COP29 Berakhir: Negara Berkembang Kecewa Dana Iklim Jauh dari Harapan
COP29 (Conference of the Parties ke-29) secara resmi ditutup pada pukul 03.00 Minggu (24/11/2024) waktu setempat di Baku, Azerbaijan, setelah negosiasi yang berlangsung hampir 30 jam lebih lama dari jadwal semula. Negosiasi seharusnya selesai pada Jumat (22/11/2024) tetapi mengalami perpanjangan waktu karena perwakilan dari hampir 200 negara tidak menemui kata sepakat.
Salah satu isu utama yang dibahas adalah permintaan negara berkembang untuk dana iklim yang memadai guna mendanai proyek mitigasi dan adaptasi perubahan iklim. Namun, tuntutan ini gagal terwujud. Meskipun negara-negara berkembang mengajukan angka sebesar 1,3 triliun dolar AS untuk Dana Iklim Baru (NCQG), hasil akhirnya adalah janji dari negara-negara maju untuk memberikan 300 miliar dolar AS per tahun mulai tahun 2035.
Keputusan tersebut mendapat kritik tajam dari kelompok negara berkembang dan masyarakat sipil global. Beberapa negara, termasuk negara pulau kecil dan negara-negara yang paling tidak berkembang, bahkan melakukan walkout karena merasa tuntutan mereka tidak tercakup dalam draft keputusan yang sedang dibahas.
Sementara itu, sejumlah LSM dan kelompok masyarakat sipil terus menggelar aksi di luar gedung konferensi untuk mendesak agar negara-negara maju tidak mengabaikan tuntutan tersebut.
Menurut Climate Action Network, negara maju, khususnya Amerika Serikat, harus disalahkan atas hasil yang tidak memadai ini. “Amerika Serikat telah menggunakan hasil pemilu mereka sebagai alasan untuk memaksakan keputusan buruk ini. Meskipun ada atau tidak ada Trump, AS terus berusaha melemahkan Konvensi dan Perjanjian Paris,” demikian pernyataan mereka.
Keterlibatan Amerika Serikat dalam negosiasi ini dianggap menguntungkan pihak negara maju, di mana AS berperan besar dalam mengatur jalannya pembicaraan untuk menurunkan tuntutan dari negara-negara berkembang.

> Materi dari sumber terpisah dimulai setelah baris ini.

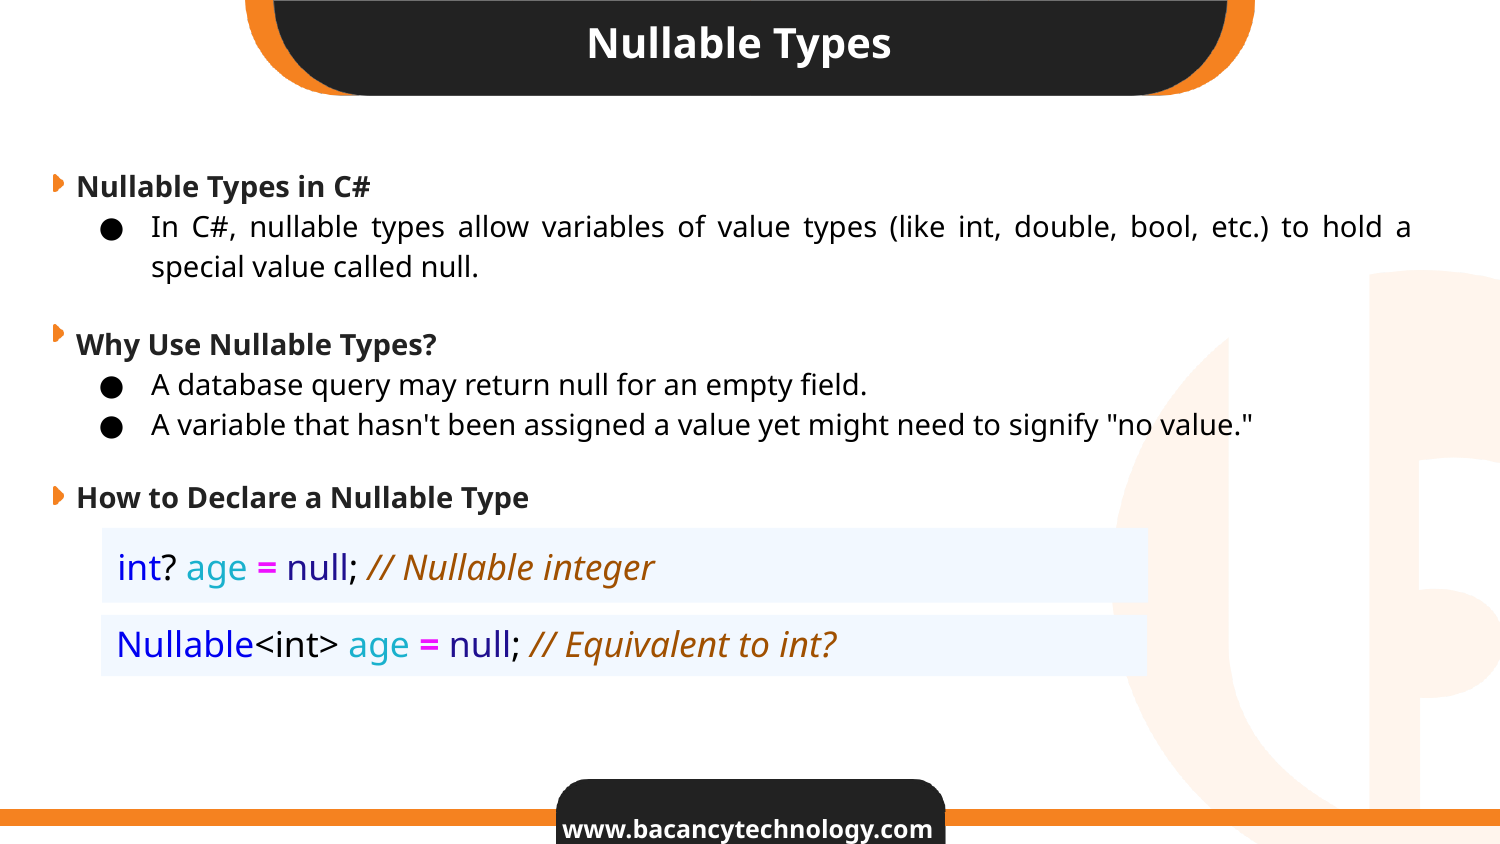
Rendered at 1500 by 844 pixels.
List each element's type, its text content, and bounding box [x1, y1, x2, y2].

Victor Menotti, Koordinator Global Campaign to Demand Climate Justice, menilai, “Negara-negara maju mengabaikan aturan yang ada dan memaksakan kehendak mereka. Mereka bertindak seolah-olah mereka yang membuat aturan dan negara-negara lain harus mengikuti.”
COP29 yang dimaksudkan untuk mencari sumber pembiayaan yang dapat diandalkan untuk mengatasi dampak krisis iklim dan mengantisipasi dampak yang semakin buruk, dianggap gagal memenuhi harapan. Tasneem Essop, Direktur Eksekutif Climate Action Network (CAN), menilai, “Negosiasi iklim kali ini adalah yang terburuk dalam beberapa tahun terakhir, karena ketidakjujuran negara-negara maju. Sebagai Finance COP, seharusnya ini menjadi kesempatan untuk mendukung negara-negara Selatan, namun yang terjadi justru pengkhianatan terhadap mereka.”